Basically, it generated a sample of numbers from the RNG (not PRNG: real random source). Then it ran statistical tests of randomness to validate, "yes, we have good random-numbers for security and whatnot".
Of course, these tests can fail; there is a nonzero probability that some pattern emerges which looks non-random to the tests; that's a consequence of them being really random.
There are problems with testing a random source, but calibration can solve that one. (The bigger issue is that the "true" random going into your (PRNG) postprocessor should be whatever comes out of your best entropy-generating device, which typically isn't uniformly random; and that the data coming out of your postprocessor will look random to a black-box test even if the input contains basically no entropy.)
I mean like the half the point of stats is to verify a result isn't due to chance, at least to an acceptable degree
Wouldn't gaurantee the test won't misdiagnose, but enough trials should push that chance into oblivion
In fact, this whole comment is a random string of characters. I just got really lucky, and there's essentially no way to disprove that. Throwing a dice a trillion times and getting all 6's is not an invalid outcome, just very improbable.
Randomness is about unpredictability. How can you assert that something is or is not predictable? It's always possible you just haven't observed it for long enough. An initial, randomly-appearing sequence may turn out to start repeating itself after some point in time; and an initial, self-repeating sequence can always be statistically cancelled out by later data.
Randomness is not something we can have; it's something we don't have (the ability to predict).
It depends what happens when the test fails as to whether it is reasonable or not.
To test the randomness of the RNG you could make the sample size so large that the chance of a false positive would be smaller than the chance of some memory bit flipping as a result of the Heisenberg uncertainty principle.
I think it might be a case of perfect being the enemy of good, the best approach is to minimize the false negatives.
You can prove that certain results are as one would expect for a random source, but that is neither guaranteed to be passed by uniform randomness, nor does passing guarantee true randomness.
On a more philosophical level, as you get better measurements, entropy of a random source will always decrease. Time-stamp seeding, for example, can be weakened by timing.
What can be done, on the theoretical level for PRNGs is to see how easy it is to predict the next iteration from the current iteration. An easy bound here is simply the period of the PRNG.
Does one really need to do data analysis to see that it is simply natural for large tests to be more flaky? All else being equal large tests perform more operations. If on average the probability of any single operation to fail is constant (fair assumption given the large number of tests) than the test that performs more operations has higher probability to fail (and no it is not linear as shown in the article, it is asymptotic approaching probability of one).
The "analysis" of tool types are strange too. Webdriver tests are more flaky because of inherent nature of UI tests operating on less stable interface (compared to e.g. typical unit test which usually deals with a pretty stable contract).
I used to spend quite some time on test stability issues in my previous team and wrote a couple posts on the topic and how to successfully go from unstable to stable test suite:
[Edit: formatting, spelling]
Doing studies and collecting data should be how any assumption, seemingly reasonable or not, is proven right or wrong.
I used to believe that devs should write the tests, but now I'm not so sure, all to often they just produce more technical debt and fail at improving quality.

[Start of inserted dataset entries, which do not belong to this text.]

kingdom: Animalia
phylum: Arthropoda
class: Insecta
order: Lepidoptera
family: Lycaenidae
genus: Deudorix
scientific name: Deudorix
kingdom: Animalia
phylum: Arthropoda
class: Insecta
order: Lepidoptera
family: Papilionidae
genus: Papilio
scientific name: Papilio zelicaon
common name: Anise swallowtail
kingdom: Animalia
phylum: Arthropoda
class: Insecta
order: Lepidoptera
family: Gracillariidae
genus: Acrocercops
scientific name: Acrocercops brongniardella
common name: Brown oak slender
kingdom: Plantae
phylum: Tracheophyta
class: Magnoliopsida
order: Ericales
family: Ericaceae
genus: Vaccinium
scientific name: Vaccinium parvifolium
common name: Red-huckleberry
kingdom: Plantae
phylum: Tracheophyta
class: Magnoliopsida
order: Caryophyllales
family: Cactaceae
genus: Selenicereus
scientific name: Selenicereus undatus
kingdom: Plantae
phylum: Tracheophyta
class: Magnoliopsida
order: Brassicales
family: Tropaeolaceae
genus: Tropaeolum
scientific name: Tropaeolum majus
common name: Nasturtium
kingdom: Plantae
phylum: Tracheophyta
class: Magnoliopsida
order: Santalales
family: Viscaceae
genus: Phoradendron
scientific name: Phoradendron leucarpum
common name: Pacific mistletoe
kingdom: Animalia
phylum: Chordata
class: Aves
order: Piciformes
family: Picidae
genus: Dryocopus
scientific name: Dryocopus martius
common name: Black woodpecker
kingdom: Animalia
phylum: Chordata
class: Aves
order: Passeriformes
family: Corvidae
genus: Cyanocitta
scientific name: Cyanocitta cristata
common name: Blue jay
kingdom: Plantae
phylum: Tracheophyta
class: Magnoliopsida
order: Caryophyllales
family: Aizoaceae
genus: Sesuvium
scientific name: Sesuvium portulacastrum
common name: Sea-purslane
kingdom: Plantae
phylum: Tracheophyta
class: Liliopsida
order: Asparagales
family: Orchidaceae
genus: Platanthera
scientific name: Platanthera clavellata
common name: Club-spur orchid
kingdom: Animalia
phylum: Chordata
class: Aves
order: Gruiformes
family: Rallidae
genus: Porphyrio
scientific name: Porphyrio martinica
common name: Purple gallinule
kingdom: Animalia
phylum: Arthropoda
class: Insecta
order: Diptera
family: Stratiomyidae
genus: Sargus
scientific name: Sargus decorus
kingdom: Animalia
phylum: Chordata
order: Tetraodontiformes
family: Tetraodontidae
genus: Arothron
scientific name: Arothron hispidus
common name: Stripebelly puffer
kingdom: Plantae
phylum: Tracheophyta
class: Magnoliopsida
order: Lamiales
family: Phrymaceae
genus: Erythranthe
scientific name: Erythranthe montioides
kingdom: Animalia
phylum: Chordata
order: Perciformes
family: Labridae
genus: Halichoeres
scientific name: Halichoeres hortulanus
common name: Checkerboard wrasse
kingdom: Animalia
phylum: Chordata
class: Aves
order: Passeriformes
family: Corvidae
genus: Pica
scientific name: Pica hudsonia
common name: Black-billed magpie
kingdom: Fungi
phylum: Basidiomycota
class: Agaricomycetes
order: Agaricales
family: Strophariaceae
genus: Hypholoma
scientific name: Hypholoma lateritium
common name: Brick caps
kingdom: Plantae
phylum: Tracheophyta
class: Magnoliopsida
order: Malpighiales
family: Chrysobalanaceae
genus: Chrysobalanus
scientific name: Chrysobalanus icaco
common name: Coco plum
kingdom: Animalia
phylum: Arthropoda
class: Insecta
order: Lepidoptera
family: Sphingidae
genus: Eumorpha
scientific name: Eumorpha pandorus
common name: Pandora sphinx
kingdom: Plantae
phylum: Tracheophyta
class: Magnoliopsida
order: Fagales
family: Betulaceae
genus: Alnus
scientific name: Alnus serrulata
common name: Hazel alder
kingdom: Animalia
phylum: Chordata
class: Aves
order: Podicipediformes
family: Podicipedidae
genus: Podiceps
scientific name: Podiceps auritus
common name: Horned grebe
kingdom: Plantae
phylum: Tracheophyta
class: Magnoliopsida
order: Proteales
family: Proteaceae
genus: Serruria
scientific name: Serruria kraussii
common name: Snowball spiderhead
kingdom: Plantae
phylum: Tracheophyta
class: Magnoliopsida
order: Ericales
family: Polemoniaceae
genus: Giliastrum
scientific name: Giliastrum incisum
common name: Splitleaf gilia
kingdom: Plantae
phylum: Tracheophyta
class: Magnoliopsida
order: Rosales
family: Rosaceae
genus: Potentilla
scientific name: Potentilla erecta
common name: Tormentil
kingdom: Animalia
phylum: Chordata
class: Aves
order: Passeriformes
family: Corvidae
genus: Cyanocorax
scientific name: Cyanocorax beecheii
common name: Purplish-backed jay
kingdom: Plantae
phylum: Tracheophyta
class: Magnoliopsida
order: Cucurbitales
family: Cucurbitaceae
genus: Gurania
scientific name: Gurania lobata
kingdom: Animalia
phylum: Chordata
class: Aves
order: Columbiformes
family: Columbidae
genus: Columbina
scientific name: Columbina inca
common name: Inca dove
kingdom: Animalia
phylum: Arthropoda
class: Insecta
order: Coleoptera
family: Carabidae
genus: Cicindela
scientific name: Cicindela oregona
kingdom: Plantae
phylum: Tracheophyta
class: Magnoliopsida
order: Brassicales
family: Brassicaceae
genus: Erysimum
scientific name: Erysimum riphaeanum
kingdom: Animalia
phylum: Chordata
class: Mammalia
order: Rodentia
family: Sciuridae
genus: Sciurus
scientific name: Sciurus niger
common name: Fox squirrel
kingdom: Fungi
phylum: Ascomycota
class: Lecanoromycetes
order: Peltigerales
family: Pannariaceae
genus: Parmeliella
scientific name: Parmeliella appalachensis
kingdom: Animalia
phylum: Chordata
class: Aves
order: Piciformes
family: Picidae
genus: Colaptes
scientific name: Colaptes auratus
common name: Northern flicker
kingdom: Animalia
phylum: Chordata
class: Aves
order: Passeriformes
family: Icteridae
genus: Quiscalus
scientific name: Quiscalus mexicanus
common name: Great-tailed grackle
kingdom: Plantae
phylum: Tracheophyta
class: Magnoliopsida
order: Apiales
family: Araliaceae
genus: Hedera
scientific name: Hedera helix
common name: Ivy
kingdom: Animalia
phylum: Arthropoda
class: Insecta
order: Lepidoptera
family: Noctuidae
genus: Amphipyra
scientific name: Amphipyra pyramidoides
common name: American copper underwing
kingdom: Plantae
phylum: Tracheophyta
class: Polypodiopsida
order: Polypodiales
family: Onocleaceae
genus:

The industry considers knowing the api of a test framework as an experience automated tester.
You also tend to never achieve full reliability because the environments aren't entirely stable. Almost everyone sees more "random" failures on old IE versions. Poor over-stressed IE9 running in a VM will have a bad day and your test will fail.
More interesting things would be:
Number of network calls.
Number of syscalls
E.g. B must not be done until A finishes. A takes too long; we time out on it, and do B anyway. (Alternatively: A provides no reliable notification of being done, so we delay for N seconds and assume A is done.)
If having done B is incorrect if A still happens after the timeout, then we have a problem. It's a race between A and B, where A has a big "head start", that's all.
Famous example (maybe forgotten now): Microsoft's ten second COM DLL unload delay. The last reference count on a COM DLL is dropped by a function that is in the DLL itself. So the refcount is zero, but the thread which dropped the refcount to zero must still execute instructions in that DLL until it returns out of that code. Oops! Anyone who calls the DLL's DLLCanUnloadNow function will see a true result: we can unload it now! But actually we cannot. Solution: oh, ten seconds should be enough for that last thread to vacate. Long page faults under thrashing? Who cares; the system is probably dying in that situation anyway.
(That should also be considered a data point in the GC versus refcounting debates. A garbage collector can tell that a thread's instruction pointer is still referencing a chunk of dynamic code.)
Or to put it another way, adding a timeout makes any function's output non-deterministic, no matter how "pure" it is. It's only deterministic if you wait as long as necessary for it to finish.
a) They were log/log, especially the first one.
b) There were units on the horizontal axis.